━━ Exercise materials

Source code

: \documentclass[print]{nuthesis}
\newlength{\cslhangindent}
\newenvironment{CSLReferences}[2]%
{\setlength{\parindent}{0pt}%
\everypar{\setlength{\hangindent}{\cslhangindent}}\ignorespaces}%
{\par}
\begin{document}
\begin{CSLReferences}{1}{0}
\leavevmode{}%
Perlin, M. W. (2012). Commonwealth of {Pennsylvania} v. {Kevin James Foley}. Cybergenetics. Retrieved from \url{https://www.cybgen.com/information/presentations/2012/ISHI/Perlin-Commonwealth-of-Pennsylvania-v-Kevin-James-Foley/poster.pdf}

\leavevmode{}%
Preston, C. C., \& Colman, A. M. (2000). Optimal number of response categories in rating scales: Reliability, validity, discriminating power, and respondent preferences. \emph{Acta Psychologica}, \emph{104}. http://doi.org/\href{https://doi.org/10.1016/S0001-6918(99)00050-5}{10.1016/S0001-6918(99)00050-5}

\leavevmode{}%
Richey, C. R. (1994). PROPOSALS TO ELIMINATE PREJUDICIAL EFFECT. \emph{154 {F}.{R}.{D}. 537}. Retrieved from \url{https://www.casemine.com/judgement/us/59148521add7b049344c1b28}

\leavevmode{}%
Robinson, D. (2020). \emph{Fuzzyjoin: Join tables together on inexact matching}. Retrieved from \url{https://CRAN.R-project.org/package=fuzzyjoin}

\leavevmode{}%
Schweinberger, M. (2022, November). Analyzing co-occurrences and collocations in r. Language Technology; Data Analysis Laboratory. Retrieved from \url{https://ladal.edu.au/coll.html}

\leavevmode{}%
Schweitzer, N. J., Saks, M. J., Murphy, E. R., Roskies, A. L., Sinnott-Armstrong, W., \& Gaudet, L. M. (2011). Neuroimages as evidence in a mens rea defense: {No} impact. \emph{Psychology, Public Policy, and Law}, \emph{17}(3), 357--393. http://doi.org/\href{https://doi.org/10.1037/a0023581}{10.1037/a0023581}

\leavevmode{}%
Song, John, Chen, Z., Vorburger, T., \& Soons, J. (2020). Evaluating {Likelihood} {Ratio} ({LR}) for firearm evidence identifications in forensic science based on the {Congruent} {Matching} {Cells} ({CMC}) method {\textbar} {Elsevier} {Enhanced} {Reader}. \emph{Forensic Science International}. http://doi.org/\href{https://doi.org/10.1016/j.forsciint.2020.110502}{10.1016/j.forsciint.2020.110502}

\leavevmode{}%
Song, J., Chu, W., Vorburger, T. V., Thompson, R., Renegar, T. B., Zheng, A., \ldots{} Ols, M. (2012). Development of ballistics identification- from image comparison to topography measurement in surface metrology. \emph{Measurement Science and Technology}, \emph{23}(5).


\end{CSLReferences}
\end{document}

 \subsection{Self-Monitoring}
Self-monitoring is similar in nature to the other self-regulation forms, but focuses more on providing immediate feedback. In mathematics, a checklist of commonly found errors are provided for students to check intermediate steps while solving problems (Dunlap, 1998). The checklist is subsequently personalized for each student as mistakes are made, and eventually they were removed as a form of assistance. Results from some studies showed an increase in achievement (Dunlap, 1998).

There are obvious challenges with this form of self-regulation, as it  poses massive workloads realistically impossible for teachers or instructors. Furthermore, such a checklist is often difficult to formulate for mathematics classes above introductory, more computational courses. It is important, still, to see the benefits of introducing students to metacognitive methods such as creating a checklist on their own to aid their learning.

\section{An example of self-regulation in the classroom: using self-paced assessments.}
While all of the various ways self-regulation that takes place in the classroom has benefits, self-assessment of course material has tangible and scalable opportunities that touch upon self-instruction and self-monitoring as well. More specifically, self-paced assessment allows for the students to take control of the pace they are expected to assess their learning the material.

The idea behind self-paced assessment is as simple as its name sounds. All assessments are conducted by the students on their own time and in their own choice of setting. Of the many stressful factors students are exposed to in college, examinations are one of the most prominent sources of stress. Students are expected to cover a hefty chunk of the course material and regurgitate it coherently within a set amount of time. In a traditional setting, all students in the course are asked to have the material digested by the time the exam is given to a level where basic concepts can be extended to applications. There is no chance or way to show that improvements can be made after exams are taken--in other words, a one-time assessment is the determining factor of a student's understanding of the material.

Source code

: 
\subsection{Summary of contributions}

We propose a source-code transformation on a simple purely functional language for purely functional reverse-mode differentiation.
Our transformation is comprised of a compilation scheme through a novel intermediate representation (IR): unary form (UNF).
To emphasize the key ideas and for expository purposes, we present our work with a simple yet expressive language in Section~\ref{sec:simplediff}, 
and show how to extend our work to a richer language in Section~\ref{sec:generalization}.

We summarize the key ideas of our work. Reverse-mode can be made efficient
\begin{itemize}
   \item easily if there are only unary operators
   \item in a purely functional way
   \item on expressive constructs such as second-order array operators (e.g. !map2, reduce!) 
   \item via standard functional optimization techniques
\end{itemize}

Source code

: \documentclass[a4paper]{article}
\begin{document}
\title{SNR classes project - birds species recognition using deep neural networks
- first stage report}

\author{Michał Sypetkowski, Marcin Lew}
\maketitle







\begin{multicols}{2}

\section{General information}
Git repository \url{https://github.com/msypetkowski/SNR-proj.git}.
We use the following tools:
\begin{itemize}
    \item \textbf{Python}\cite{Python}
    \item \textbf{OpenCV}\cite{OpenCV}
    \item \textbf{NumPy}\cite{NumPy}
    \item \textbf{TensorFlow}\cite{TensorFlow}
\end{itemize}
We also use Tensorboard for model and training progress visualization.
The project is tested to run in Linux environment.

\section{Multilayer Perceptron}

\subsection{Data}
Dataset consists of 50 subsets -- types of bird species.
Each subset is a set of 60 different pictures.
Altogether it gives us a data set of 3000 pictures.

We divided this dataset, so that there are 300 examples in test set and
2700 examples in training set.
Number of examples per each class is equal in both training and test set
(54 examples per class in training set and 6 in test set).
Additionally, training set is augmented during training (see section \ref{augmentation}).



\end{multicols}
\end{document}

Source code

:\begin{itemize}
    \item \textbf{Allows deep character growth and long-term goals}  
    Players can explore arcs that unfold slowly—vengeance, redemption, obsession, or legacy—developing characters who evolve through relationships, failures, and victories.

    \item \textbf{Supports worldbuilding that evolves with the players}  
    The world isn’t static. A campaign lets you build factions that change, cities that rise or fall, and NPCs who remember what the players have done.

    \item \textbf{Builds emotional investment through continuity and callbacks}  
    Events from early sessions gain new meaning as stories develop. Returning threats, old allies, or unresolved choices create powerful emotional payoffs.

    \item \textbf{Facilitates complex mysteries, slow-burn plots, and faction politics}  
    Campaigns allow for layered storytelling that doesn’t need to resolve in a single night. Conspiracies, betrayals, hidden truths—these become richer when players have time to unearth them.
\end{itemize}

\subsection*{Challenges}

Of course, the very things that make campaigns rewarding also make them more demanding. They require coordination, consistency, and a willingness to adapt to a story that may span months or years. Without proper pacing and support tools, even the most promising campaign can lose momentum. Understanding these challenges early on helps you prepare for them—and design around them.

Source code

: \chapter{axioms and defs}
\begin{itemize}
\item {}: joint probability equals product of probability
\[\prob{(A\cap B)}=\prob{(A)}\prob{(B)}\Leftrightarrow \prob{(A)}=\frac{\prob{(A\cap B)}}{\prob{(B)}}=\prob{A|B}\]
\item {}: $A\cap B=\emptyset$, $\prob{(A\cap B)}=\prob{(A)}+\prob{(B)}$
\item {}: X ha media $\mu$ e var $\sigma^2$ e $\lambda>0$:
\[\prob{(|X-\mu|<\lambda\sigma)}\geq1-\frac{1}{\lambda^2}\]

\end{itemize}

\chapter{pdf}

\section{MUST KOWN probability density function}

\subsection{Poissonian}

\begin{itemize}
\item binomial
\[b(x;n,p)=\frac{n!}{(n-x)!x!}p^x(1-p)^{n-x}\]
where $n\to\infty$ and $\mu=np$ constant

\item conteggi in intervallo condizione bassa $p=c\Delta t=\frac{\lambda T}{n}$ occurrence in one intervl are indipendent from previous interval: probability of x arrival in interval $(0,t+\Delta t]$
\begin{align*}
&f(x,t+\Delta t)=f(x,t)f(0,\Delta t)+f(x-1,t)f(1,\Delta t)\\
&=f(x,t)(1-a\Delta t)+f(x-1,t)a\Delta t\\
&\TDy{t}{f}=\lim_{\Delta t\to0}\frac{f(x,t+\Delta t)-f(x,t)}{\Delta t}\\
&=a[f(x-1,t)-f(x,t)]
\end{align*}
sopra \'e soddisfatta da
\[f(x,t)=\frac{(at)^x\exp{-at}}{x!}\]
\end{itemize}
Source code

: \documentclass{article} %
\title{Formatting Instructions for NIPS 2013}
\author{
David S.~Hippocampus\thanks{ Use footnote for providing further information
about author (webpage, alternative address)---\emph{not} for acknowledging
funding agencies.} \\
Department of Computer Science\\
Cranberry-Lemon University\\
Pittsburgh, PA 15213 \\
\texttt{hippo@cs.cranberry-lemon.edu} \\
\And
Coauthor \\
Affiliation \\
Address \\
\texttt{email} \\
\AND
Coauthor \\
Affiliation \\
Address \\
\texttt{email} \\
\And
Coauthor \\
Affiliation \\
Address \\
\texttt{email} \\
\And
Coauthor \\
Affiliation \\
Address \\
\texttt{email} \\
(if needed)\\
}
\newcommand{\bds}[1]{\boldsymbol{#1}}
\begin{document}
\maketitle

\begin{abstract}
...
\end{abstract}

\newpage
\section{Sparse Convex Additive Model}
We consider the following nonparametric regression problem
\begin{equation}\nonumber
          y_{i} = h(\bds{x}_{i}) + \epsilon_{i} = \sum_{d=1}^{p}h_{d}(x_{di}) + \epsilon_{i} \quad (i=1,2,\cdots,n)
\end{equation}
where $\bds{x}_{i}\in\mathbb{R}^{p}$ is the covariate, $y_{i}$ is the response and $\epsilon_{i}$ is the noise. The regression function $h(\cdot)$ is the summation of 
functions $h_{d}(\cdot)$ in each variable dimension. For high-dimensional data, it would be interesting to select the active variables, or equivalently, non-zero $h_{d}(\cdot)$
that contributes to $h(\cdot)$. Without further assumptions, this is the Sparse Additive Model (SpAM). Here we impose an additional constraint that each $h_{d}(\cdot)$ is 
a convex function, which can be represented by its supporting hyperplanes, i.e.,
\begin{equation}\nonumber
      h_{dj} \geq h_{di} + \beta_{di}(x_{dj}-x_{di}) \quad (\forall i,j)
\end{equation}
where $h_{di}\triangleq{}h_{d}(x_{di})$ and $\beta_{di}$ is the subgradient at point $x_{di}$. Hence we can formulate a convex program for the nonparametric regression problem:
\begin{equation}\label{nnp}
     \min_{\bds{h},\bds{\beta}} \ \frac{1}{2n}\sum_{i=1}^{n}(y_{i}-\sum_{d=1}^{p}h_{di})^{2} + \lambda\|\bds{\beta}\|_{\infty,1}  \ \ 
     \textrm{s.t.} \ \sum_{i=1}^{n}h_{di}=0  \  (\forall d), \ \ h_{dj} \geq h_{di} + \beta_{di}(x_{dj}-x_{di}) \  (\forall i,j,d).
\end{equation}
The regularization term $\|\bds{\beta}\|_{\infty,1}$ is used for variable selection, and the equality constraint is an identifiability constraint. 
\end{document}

━━━━

[Task requirements] Give back exactly the lines of the listing above that run from the line with "only unary operators" to the line with "worldbuilding that evolves", inclusive.

[Finished exercise]
   \item easily if there are only unary operators
   \item in a purely functional way
   \item on expressive constructs such as second-order array operators (e.g. !map2, reduce!) 
   \item via standard functional optimization techniques
\end{itemize}

Source code

: \documentclass[a4paper]{article}
\begin{document}
\title{SNR classes project - birds species recognition using deep neural networks
- first stage report}

\author{Michał Sypetkowski, Marcin Lew}
\maketitle







\begin{multicols}{2}

\section{General information}
Git repository \url{https://github.com/msypetkowski/SNR-proj.git}.
We use the following tools:
\begin{itemize}
    \item \textbf{Python}\cite{Python}
    \item \textbf{OpenCV}\cite{OpenCV}
    \item \textbf{NumPy}\cite{NumPy}
    \item \textbf{TensorFlow}\cite{TensorFlow}
\end{itemize}
We also use Tensorboard for model and training progress visualization.
The project is tested to run in Linux environment.

\section{Multilayer Perceptron}

\subsection{Data}
Dataset consists of 50 subsets -- types of bird species.
Each subset is a set of 60 different pictures.
Altogether it gives us a data set of 3000 pictures.

We divided this dataset, so that there are 300 examples in test set and
2700 examples in training set.
Number of examples per each class is equal in both training and test set
(54 examples per class in training set and 6 in test set).
Additionally, training set is augmented during training (see section \ref{augmentation}).



\end{multicols}
\end{document}

Source code

:\begin{itemize}
    \item \textbf{Allows deep character growth and long-term goals}  
    Players can explore arcs that unfold slowly—vengeance, redemption, obsession, or legacy—developing characters who evolve through relationships, failures, and victories.

    \item \textbf{Supports worldbuilding that evolves with the players}  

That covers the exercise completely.